The family was unable to obtain the hospital records, with Tsan Yuk Hospital's maternity services having been relocated to Queen Mary Hospital long ago. After numerous attempts to correspond with related authorities, Li finally met with the Hospital Authority. It refused to check the records due to privacy reasons but agreed to offer DNA tests for the people born on the same day at Tsan Yuk Hospital.

Ensuing media attention prompted two men, both born in the same hospital on the same day as Mr. Li, to come forward and submit to DNA tests. However, the results showed that there were no positive matches between their DNA and that of Mr. Li's mother.

In March 2008, the Authority sent invitation letters to 180 mothers who gave birth at Tsan Yuk Hospital between 28 November and 14 December 1976, to take the DNA tests. 30% of the 180 letters failed to be delivered, and no tangible progress was made in the case.

Chuk Yuen Children's Reception Centre was also a potential lead in solving this case of wrongful identity, where the woman Mr. Li knows as his mother left her baby for a month. The centre closed in 2003 and the files were destroyed.
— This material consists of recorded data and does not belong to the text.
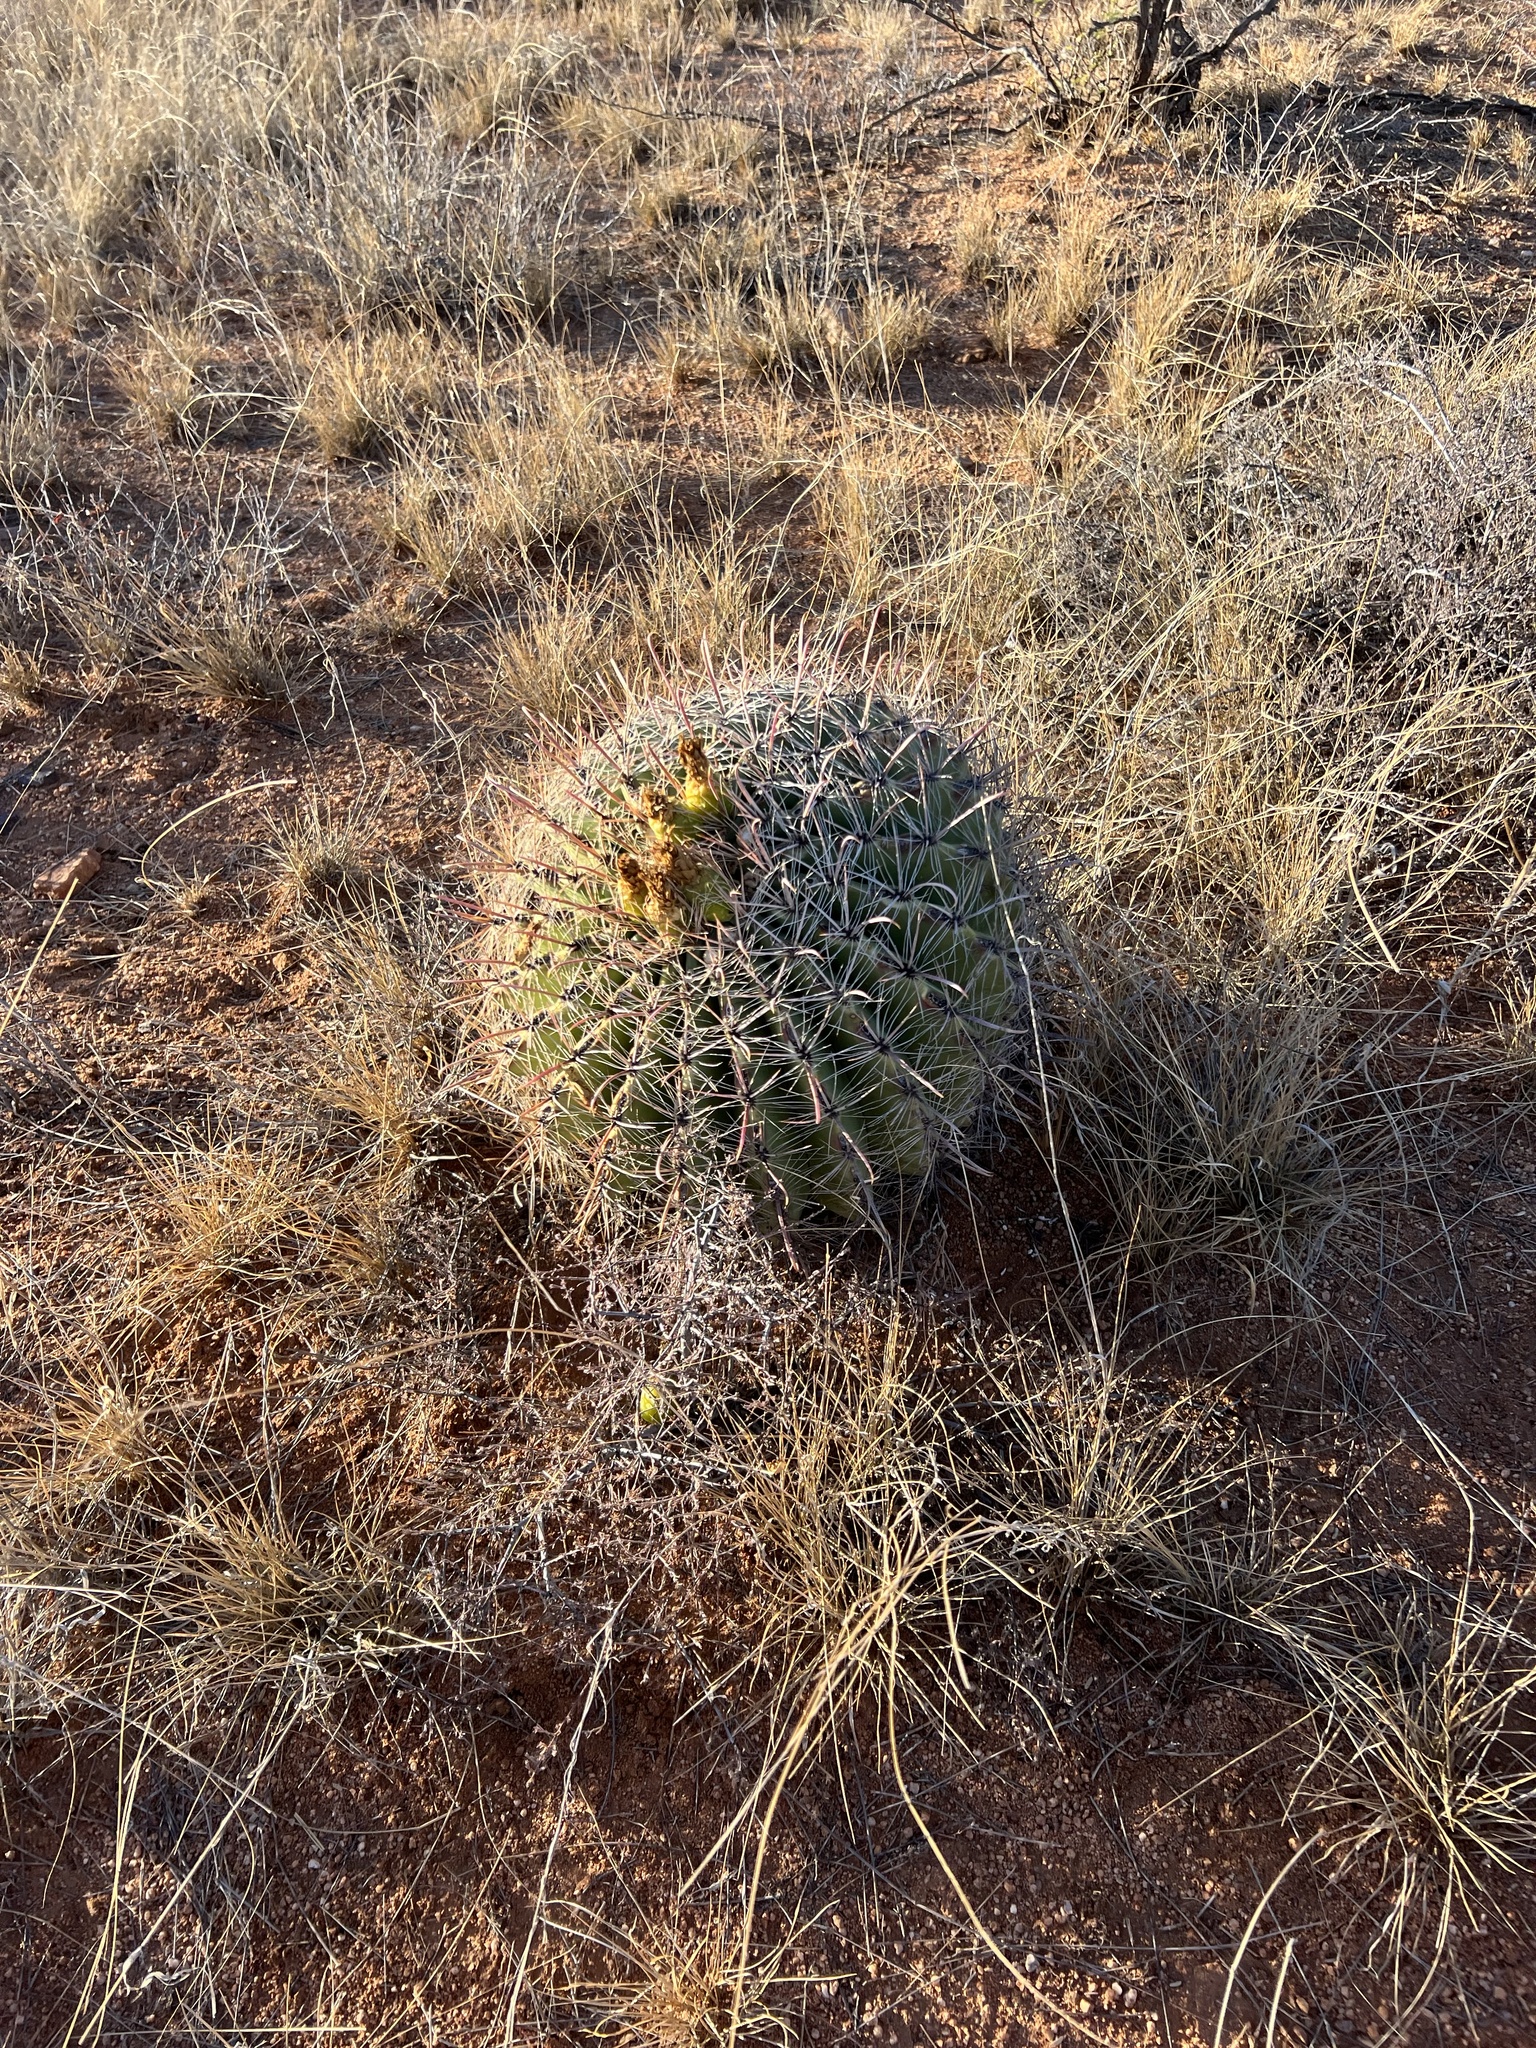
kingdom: Plantae
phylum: Tracheophyta
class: Magnoliopsida
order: Caryophyllales
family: Cactaceae
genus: Ferocactus
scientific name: Ferocactus wislizeni
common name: Candy barrel cactus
The Social Welfare Department later traced two of the twenty-five children who were of the same age as Mr. Li, had been to Chuk Yuen Children's Reception Centre in December 1976 and had later been adopted, but they might not have been born in Tsan Yuk Hospital.
The department sent the letters to invite two adoptive parents concerned to ask their sons to take DNA tests. One of the letters with the wrong address failed to be delivered.

For now, Mr. Li has still not confirmed his true identity.